_Work instruction_.
Which lines in the entries below contain the string "shows"? Show each of them in full.

(Entries taken from a collection)
.....

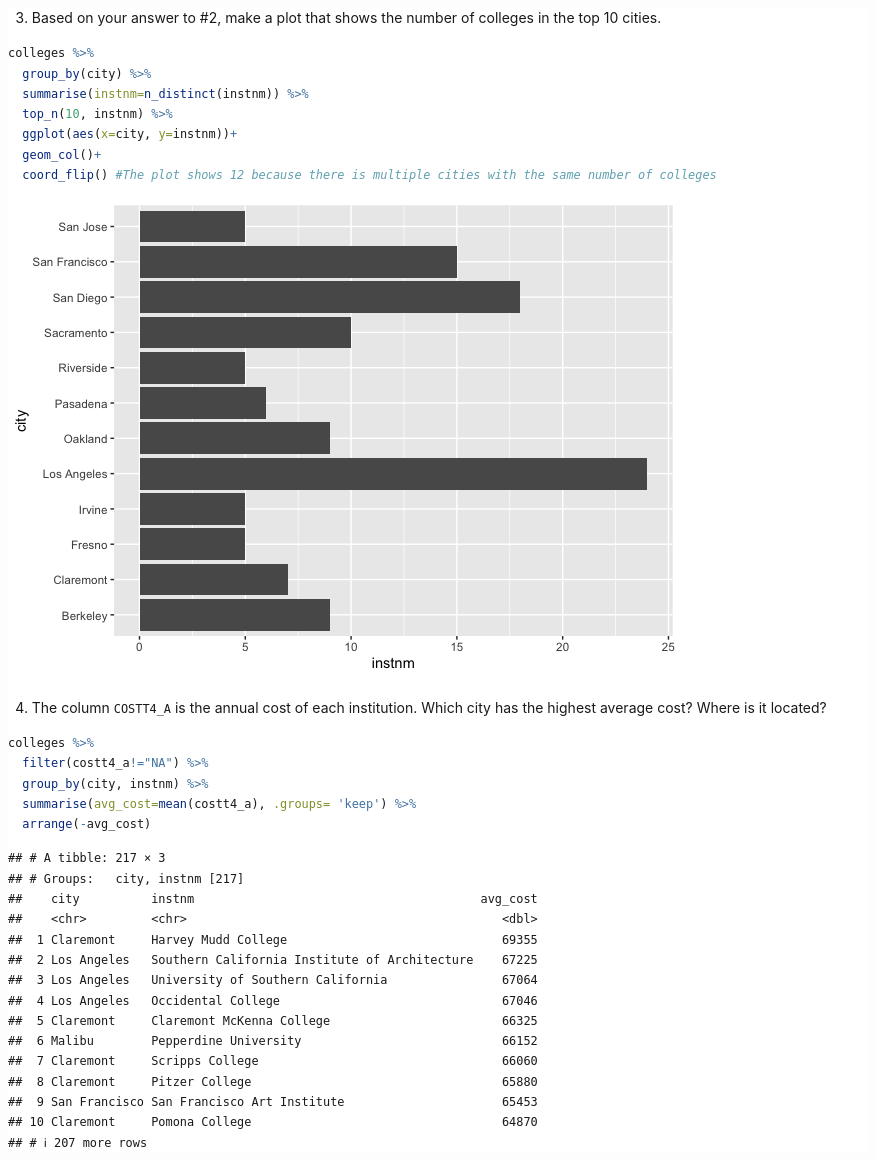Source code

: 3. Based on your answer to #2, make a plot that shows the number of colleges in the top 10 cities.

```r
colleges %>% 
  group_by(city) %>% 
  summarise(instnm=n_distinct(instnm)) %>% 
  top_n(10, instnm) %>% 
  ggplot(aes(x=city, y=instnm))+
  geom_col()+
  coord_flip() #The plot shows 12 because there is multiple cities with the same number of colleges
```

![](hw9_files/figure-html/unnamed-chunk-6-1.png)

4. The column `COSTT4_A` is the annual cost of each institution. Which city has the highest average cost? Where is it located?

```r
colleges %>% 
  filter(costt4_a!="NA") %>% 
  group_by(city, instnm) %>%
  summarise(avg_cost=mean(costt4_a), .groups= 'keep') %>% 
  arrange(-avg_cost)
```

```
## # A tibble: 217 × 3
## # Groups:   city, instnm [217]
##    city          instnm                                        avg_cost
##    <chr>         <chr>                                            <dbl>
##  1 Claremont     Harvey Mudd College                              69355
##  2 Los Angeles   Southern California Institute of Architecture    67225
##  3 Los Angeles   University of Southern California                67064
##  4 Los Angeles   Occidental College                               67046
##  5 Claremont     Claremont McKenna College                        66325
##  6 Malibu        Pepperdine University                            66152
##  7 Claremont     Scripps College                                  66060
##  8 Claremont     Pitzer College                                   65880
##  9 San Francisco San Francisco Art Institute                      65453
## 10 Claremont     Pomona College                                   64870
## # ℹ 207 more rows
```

.....

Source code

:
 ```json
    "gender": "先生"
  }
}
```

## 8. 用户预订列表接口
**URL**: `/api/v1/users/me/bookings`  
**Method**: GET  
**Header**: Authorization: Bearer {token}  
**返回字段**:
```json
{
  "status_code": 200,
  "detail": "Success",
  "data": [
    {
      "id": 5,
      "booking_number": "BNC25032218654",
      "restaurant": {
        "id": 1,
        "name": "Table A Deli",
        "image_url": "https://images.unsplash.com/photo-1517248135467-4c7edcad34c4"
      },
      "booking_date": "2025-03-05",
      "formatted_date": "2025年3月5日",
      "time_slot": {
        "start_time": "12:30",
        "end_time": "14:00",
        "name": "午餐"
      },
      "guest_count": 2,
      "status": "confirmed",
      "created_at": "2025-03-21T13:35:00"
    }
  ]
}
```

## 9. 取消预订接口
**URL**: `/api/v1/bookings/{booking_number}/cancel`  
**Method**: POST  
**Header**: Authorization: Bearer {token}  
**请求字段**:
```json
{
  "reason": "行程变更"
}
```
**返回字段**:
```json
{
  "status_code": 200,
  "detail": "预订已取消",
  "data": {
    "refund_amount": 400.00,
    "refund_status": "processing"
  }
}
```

.....

_Output_.
: 3. Based on your answer to #2, make a plot that shows the number of colleges in the top 10 cities.
  coord_flip() #The plot shows 12 because there is multiple cities with the same number of colleges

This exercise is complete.